*** EXTRACTED TEXT ***

Pastel Still Life Project

    The pastel still life project was where art one students in my class were told to draw an arrangement of items using oil pastels. We had our own freedom to choose what items we used for the arrangement. I chose to use 5 Twix bars for several reasons. Their rectangular shape made them easily arrangable, the reflective wrapper would make it easy for me to pinpoint where to put highlights and value in the pastel drawing, and I could eat them after I completed the assignment (Just kidding!). 
   My class was asked to draw thumbnail sketches as guidelines for how we wanted to arrange our items. A thumbnail sketch is a small drawing that portrays (in less detail) how an artist is going to arrange the final product. An artist sometimes composes more than one thumbnail sketch to see which setup is ideal for the final project. A useful tool when making a thumbnail sketch is a viewfinder. It gives you a perspective on how much room an artist will have available for the final result. 
   When attempting to compose a 3-dimensional drawing, an artist has to keep the idea of value in mind. Value is the portrayal of the lights and darks of an object in a painting or drawing. In order to portray value, I used different amounts of pressure when working with pastels. This can help create rounded edges, cast shadows, etc. Creating a light source is important because it shows you where highlighting and shadows need to be placed. I created my light source in the corner of the pastel drawing because it was similar to the lighting I had in real life.

*** End of EXTRACTED TEXT ***
*** MATERIAL SUPPLIED ***

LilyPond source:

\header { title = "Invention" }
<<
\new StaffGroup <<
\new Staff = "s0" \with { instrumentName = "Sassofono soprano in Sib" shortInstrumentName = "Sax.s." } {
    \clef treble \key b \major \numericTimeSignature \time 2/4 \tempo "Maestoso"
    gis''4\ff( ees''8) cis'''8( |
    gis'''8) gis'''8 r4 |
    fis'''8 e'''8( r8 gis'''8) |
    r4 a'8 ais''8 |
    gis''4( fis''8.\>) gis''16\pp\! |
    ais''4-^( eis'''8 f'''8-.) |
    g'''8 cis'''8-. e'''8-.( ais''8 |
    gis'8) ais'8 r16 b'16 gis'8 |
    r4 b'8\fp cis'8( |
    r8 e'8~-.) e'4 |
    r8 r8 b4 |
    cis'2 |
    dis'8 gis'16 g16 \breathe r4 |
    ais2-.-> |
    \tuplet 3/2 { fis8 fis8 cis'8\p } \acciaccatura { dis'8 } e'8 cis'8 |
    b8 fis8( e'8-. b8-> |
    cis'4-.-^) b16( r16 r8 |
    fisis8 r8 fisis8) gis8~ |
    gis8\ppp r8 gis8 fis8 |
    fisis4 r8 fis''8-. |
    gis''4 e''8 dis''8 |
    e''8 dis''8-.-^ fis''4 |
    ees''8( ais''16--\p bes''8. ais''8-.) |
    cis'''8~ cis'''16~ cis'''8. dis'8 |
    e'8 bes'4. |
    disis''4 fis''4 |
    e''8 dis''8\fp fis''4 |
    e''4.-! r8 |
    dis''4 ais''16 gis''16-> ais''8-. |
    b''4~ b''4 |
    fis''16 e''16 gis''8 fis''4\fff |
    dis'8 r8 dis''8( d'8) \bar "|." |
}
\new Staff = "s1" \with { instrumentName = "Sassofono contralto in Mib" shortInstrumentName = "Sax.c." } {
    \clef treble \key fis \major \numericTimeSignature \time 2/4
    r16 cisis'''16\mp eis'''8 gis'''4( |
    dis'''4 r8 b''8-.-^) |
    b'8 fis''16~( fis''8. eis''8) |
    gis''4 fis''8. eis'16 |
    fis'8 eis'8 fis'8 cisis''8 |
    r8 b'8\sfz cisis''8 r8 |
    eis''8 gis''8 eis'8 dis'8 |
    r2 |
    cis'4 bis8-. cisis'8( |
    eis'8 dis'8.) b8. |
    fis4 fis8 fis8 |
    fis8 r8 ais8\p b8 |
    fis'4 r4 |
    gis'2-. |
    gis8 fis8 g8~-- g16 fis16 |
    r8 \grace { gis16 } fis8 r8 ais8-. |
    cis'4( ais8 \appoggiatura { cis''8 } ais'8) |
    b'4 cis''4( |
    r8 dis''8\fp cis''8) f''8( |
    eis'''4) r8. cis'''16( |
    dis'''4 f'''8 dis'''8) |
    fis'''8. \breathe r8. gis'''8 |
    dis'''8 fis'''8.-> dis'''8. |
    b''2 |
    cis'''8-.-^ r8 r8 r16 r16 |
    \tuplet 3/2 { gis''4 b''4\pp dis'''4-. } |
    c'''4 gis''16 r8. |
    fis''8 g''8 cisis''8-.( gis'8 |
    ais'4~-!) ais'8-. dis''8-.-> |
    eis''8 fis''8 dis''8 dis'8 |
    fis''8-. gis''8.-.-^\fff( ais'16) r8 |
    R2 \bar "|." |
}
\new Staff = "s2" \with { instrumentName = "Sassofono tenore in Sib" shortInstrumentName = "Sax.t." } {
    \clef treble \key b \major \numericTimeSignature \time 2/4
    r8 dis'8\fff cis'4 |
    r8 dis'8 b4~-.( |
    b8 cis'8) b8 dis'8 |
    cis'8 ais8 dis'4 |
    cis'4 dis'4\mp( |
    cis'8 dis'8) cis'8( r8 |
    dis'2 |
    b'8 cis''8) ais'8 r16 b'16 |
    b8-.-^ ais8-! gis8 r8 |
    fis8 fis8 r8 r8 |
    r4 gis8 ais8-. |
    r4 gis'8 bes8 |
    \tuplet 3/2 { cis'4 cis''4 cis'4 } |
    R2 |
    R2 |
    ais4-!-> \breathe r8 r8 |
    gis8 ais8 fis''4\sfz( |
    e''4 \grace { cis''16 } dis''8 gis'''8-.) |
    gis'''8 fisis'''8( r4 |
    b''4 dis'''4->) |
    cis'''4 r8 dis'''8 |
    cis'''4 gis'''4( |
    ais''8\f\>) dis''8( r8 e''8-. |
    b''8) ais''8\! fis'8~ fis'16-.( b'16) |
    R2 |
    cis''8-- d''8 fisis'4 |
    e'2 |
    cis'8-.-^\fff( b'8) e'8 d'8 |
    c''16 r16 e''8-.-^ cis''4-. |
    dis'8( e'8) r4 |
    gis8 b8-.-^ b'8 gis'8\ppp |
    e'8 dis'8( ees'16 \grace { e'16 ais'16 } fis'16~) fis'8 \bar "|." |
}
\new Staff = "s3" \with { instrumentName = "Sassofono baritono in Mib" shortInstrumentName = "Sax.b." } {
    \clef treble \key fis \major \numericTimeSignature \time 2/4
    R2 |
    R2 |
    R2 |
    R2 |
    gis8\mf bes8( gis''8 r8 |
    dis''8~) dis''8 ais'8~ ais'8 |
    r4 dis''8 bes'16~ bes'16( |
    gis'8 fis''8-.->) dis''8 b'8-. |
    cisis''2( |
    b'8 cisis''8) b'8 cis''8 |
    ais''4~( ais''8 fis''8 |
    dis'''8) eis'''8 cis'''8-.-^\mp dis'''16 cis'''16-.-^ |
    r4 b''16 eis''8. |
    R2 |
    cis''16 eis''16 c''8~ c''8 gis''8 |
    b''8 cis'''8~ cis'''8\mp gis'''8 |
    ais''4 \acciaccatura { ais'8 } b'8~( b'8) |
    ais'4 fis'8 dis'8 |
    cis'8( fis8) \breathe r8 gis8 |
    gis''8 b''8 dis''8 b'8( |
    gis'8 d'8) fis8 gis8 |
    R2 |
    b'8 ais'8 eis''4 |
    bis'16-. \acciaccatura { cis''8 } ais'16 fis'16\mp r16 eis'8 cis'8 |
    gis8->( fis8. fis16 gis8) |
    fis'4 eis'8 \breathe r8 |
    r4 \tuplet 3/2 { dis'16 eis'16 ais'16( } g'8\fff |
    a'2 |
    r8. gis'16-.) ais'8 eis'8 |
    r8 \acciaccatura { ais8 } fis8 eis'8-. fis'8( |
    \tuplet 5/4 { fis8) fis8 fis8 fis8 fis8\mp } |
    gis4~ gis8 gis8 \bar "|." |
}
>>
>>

*** End of MATERIAL SUPPLIED ***

• **TASKS TO PERFORM**
[1] Answer these questions about the pastel still life project text:
(a) What items did the writer choose for the arrangement?
(b) What tool gives an artist a sense of how much room will be available for the final result?
(c) Where did the writer place the light source in the pastel drawing?
[2] Can you extend the pastel still life project text, picking up right after its final sentence?

• **EXPECTED OUTPUTS**
[1]
(a) 5 Twix bars
(b) A viewfinder
(c) In the corner of the pastel drawing

[2]
Acrylic Landscape Painting

   I particularly enjoyed this project because I knew from the start exactly what the composition of the project was going to be. A few weeks before the project, I took a trip to the mountains. While I was there I took a photograph of the mountains from our deck. The layout of the mountains in the photo was perfect to incorporate into the painting, and I added an ocean in front of the mountains to add something special to the painting. The view is seen from a grassy area looking out at the mountains. When picking a color scheme, I used an analogous color scheme to portray the original colors as best as I could. 
   You can see in the picture below that the farther objects are viewed from a distance, the more the color changes. This is an example of atmospheric perspective, which is the effect the atmosphere has on an object as it is seen from a distance. When I was painting objects that were at a greater distance, I added more white to the original color. This adds a hazy effect to the atmosphere. When I was painting the sky, I had to decide where to place the sun. You can see in the displayed picture that there is an area in the sky that is lighter than the rest. This area is where I placed the sun behind the clouds. 
   In class we learned how to paint using brush strokes that displayed different textures. For the grass I used small, upward brush strokes. When painting the sky I used long, horizontal strokes. In order to add value to this, I used the same stoking method but adding different amounts of blue and white to the sky. The same method of adding value was used in painting the ocean.